### Arbeitsauftrag
Führen Sie den Konzertbericht über die Online-Uraufführung von »A synder’d vastness« im Anschluss an seinen letzten Satz weiter.

### Textauszug

* * *

Uraufführung online

Musikalischer Online Salon mit neuem Stück

Ursprünglich war das nicht beabsichtigt gewesen – die Uraufführung von »A synder’d vastness« (deutsch: »Eine ausgebrannte Leere«, 2020 / 21 entstanden) von Ian Wilson sollte eigentlich am 17. März in einem Konzert stattfinden. Nachdem dieses aber abgesagt werden mußte, bekam die Aufführung des Stückes im Rahmen der Musikalischen Online Salons von Matthias Lorenz am Dienstag dort einen höheren Status. (Die »echte« Uraufführung soll übrigens nachgeholt werden.)

Klar haben online-Konzerte Nachteile – gut, wenn man sich ihrer bewußt ist. Denn so kann man sie umgehen oder andere Eigenschaften des Formats nutzen. Manchmal wird der Unterschied von Konzert und Virtualität selbst zum Thema, so wie gestern – gleich mehrfach.

Gleich zu beginn wechselte Matthias Lorenz (oben links) den Cellobogen gegen einen Holzstock aus. Es folgen weitere, aus verschiedenen Hölzern, mit Schnitten präpariert und sogar ein Kugelstock für besondere Klangeffekte. Bild: NMB

Zu Beginn spielt Matthias Lorenz jeweils einen Ausschnitt aus dem Stück des Abends und eröffnet damit den Salon fürs Gespräch. »A synder’d vastness« ist kein reines Solostück – neben der Stimme des Violoncellos gibt es eine elektronische Tonspur. Und die war – Fallstrick Technik – zunächst nicht zu hören, was ganz unbeabsichtigt das Cello zunächst doch solo vor Ohren führte. Matthias Lorenz hatte eine Sequenz aus der Mitte des Stückes ausgewählt, die mit kurz angerissenen bzw. -geschlagenen Saiten sich aus einem geräuschhaften Ton ins fast Stimmliche steigerte (zwischen Schrei und Bellen). Das Problem war jedoch schnell behoben, der Salon mit einem Ausschnitt der korrekten Fassung eröffnet.

* * *

### Gegebenes Material
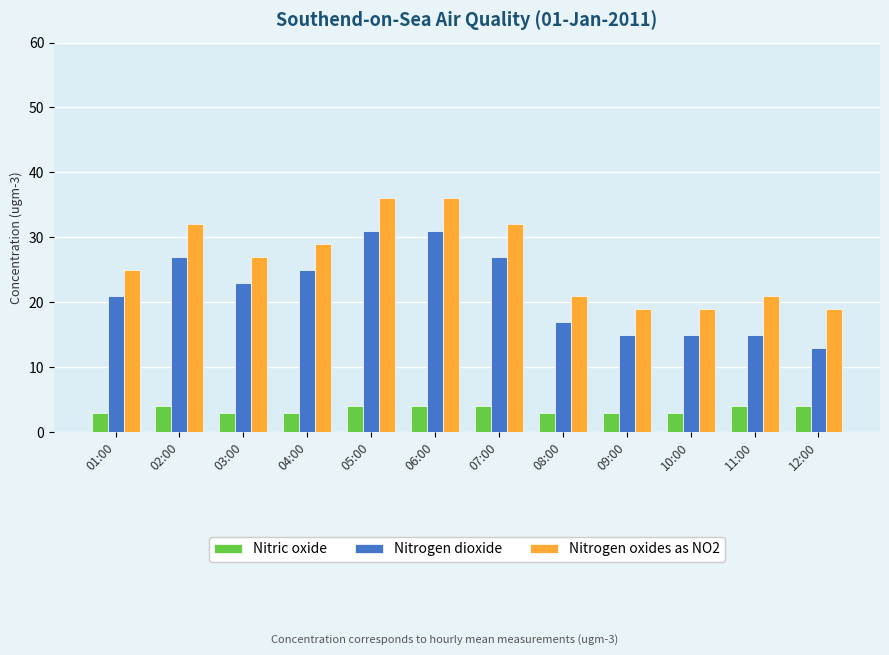

What is the value of the Nitrogen oxides as NO2 bar at the 1st from the left?

25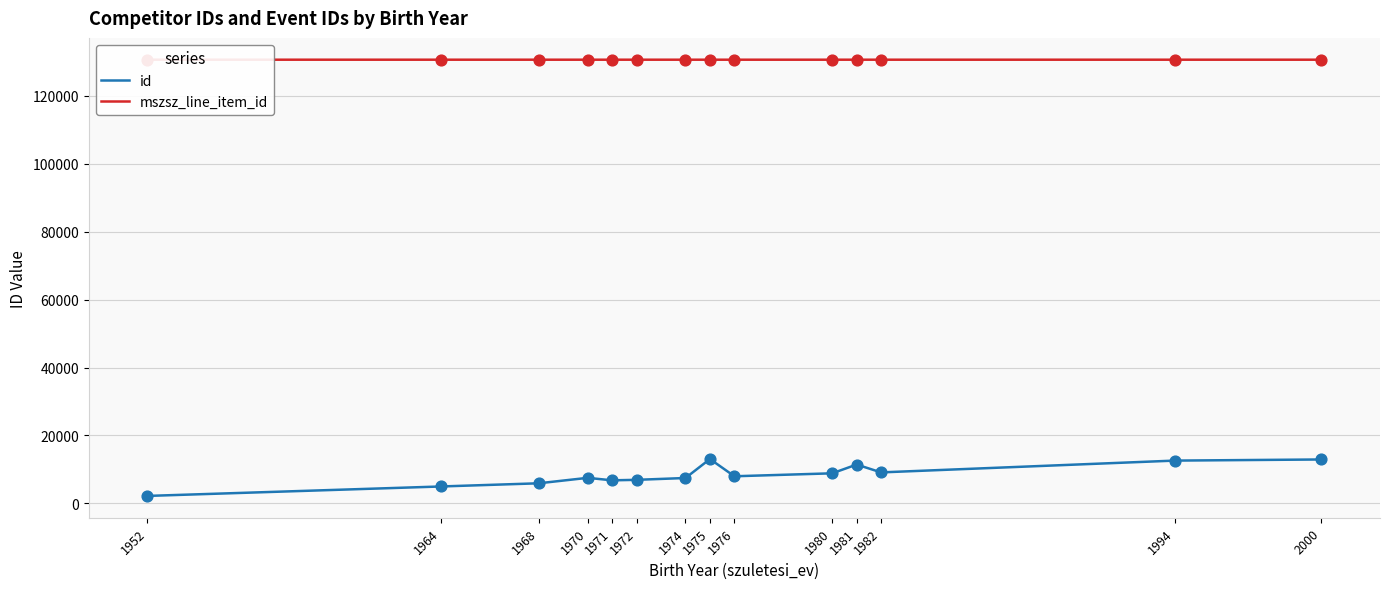

Which series has the largest total across all categories?

mszsz_line_item_id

* * *

### Lösung
Zu acht diskutierten Matthias Lorenz und seine Teilnehmer diesmal (auf englisch). Vor allem Komponistinnen und Komponisten, aus Irland, Frankreich, Serbien, der Schweiz und aus Deutschland. Damit ergaben sich schnell nicht nur fachliche, sondern Kollegengespräche. Grainne Mulvey und Ian Wilson waren gleich mehrfach im Dialog. Doch es ging nicht nur um Musiktheorie, auch um Aufführungspraxis und die Wirkung von Stücken bzw. die Bedeutung der Aufführung, die zum Beispiel der in Paris lebende Dirigent Bruno Ferrandis hinterfragte.

Dabei gewann der Aspekt des Visuellen zunehmend an Bedeutung und damit die Frage, wie wichtig das Bild ist, das wir bei einem Konzert vor Augen haben. Handelt es sich um ein Video oder eine gestreamte Veranstaltung, erfolgt hier natürlich durch Kamerawechsel oder -fahrten ein zusätzlicher Eingriff in die Aufführung, den die Teilnehmer durchaus unterschiedlich wahrnahmen und einschätzten.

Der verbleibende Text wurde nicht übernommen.